== Exercise details ==
Set down the lines of the data exactly, starting at the first and stopping after the line containing "was: czapka z daszkiem (biały)".

- - - -

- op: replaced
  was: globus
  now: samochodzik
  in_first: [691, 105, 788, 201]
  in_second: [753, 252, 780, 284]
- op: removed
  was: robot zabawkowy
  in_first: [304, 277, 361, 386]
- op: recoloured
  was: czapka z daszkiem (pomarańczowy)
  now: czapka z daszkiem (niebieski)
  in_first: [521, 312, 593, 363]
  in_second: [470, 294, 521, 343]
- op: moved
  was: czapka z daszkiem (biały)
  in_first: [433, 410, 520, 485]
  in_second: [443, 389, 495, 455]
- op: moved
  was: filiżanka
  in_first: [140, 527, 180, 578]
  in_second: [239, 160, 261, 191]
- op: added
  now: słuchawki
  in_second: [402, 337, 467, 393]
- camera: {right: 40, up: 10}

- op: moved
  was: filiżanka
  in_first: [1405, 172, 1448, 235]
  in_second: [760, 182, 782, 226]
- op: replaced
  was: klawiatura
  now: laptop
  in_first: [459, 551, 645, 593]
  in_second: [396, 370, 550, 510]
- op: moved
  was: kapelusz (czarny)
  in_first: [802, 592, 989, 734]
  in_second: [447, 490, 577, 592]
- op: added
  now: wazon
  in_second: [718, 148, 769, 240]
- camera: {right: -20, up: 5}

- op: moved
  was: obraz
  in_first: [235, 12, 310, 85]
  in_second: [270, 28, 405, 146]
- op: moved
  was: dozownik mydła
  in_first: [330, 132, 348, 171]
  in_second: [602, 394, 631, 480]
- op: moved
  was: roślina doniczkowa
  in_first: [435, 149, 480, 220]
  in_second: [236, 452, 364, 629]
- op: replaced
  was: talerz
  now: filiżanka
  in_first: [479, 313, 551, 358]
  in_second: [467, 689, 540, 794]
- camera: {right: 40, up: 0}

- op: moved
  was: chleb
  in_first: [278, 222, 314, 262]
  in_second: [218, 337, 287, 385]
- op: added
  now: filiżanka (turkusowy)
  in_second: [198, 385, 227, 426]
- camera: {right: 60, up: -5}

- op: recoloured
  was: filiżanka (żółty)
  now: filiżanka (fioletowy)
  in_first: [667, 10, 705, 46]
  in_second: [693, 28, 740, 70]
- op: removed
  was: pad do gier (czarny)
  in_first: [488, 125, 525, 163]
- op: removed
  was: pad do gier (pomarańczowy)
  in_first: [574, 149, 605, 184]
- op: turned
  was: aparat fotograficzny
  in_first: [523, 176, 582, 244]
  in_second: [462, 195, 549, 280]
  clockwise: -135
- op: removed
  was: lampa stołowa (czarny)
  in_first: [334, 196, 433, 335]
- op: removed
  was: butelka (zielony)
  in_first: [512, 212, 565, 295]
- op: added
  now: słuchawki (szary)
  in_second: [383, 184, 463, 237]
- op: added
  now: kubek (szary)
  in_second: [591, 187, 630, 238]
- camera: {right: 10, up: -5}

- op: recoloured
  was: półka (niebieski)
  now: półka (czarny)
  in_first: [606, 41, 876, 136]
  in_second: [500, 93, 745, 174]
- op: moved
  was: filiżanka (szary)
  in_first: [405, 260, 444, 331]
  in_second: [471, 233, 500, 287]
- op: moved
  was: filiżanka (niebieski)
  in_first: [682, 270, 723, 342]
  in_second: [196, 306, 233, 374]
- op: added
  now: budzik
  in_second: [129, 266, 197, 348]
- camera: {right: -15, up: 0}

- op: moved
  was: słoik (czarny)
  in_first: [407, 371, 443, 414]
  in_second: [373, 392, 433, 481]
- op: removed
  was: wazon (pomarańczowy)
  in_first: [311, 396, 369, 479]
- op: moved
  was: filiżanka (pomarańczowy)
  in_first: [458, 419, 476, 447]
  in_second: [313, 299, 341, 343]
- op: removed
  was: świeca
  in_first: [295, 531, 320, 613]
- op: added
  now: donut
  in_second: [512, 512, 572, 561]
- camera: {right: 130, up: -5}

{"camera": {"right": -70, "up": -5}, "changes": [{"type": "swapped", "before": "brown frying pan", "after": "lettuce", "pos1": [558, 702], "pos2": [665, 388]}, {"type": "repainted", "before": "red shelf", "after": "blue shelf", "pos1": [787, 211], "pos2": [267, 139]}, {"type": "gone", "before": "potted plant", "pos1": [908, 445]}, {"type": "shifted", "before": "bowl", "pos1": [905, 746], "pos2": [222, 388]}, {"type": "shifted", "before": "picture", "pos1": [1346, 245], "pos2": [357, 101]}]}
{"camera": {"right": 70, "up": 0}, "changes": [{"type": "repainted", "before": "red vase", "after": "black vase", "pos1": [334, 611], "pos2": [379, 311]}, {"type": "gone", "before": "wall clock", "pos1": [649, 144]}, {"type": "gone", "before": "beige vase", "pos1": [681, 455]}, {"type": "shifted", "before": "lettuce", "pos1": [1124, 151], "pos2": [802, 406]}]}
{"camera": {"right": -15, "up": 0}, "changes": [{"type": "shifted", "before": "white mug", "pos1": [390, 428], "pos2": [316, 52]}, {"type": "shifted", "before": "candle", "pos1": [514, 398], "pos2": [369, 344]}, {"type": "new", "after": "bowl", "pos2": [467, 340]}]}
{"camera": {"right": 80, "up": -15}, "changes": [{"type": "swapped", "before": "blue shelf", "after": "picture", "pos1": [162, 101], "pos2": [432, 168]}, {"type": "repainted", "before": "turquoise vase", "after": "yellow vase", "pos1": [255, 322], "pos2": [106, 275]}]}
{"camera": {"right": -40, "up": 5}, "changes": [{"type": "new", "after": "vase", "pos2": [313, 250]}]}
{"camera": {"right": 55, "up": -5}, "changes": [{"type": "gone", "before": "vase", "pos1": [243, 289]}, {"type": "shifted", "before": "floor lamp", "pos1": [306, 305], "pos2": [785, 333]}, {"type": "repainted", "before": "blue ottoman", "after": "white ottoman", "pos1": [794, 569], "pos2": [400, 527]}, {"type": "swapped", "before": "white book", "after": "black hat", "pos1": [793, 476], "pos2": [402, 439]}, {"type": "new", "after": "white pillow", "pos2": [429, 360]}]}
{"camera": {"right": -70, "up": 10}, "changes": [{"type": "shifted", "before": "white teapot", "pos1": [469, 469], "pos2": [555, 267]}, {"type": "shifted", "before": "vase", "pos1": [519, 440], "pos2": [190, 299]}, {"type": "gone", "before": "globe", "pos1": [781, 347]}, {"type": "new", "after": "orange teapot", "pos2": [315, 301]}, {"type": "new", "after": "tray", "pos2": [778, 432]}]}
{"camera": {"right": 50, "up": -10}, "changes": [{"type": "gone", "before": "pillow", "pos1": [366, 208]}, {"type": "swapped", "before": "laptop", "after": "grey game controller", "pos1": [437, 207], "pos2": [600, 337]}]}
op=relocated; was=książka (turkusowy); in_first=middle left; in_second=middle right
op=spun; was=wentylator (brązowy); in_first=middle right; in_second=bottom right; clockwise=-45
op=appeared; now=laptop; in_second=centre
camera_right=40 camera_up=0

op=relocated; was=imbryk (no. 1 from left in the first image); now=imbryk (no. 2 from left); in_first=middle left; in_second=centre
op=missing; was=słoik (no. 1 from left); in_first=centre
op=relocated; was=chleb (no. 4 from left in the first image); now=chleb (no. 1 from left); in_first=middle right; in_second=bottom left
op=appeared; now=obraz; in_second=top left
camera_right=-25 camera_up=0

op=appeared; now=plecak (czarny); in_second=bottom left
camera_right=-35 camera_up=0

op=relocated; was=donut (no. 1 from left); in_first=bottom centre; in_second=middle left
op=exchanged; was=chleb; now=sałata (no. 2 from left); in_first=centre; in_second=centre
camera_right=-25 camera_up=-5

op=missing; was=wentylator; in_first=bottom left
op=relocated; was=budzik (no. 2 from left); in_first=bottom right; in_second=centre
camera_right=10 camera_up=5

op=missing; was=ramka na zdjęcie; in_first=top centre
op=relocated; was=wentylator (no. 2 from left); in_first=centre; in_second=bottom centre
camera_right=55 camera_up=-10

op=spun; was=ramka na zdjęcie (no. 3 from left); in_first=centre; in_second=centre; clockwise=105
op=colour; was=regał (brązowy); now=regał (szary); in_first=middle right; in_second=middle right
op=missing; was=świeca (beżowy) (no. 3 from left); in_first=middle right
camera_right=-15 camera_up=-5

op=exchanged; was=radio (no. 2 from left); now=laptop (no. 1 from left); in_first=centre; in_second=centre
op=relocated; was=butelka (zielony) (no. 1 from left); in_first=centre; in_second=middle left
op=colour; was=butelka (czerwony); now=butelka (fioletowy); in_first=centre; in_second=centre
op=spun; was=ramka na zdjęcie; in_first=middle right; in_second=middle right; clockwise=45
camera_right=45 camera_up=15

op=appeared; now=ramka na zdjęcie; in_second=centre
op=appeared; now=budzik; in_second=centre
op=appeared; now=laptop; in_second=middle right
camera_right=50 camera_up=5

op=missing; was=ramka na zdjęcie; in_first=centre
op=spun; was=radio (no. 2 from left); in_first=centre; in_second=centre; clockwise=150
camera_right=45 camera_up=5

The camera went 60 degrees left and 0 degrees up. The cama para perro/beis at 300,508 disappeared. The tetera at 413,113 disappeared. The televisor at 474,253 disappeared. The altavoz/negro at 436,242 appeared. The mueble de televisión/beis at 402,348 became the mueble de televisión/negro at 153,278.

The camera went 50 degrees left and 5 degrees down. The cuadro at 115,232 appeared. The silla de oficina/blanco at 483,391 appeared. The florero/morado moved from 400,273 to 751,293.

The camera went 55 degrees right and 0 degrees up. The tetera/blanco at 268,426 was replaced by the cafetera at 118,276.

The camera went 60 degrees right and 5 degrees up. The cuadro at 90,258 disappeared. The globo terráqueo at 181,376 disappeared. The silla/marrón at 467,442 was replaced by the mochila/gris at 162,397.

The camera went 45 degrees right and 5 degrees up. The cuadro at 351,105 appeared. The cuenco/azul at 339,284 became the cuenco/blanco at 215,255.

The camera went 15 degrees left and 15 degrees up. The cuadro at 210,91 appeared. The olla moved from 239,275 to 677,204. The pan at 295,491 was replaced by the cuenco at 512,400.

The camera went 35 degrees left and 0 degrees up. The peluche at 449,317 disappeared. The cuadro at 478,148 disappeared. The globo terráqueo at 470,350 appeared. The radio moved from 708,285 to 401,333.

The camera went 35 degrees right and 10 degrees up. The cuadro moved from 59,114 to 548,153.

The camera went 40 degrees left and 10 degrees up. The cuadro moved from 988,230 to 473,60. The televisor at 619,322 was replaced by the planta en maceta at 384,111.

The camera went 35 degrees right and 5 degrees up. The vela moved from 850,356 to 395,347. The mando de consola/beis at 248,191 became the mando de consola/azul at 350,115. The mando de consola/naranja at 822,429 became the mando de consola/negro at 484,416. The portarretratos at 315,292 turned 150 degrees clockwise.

- - - -

== Response area ==
- op: replaced
  was: globus
  now: samochodzik
  in_first: [691, 105, 788, 201]
  in_second: [753, 252, 780, 284]
- op: removed
  was: robot zabawkowy
  in_first: [304, 277, 361, 386]
- op: recoloured
  was: czapka z daszkiem (pomarańczowy)
  now: czapka z daszkiem (niebieski)
  in_first: [521, 312, 593, 363]
  in_second: [470, 294, 521, 343]
- op: moved
  was: czapka z daszkiem (biały)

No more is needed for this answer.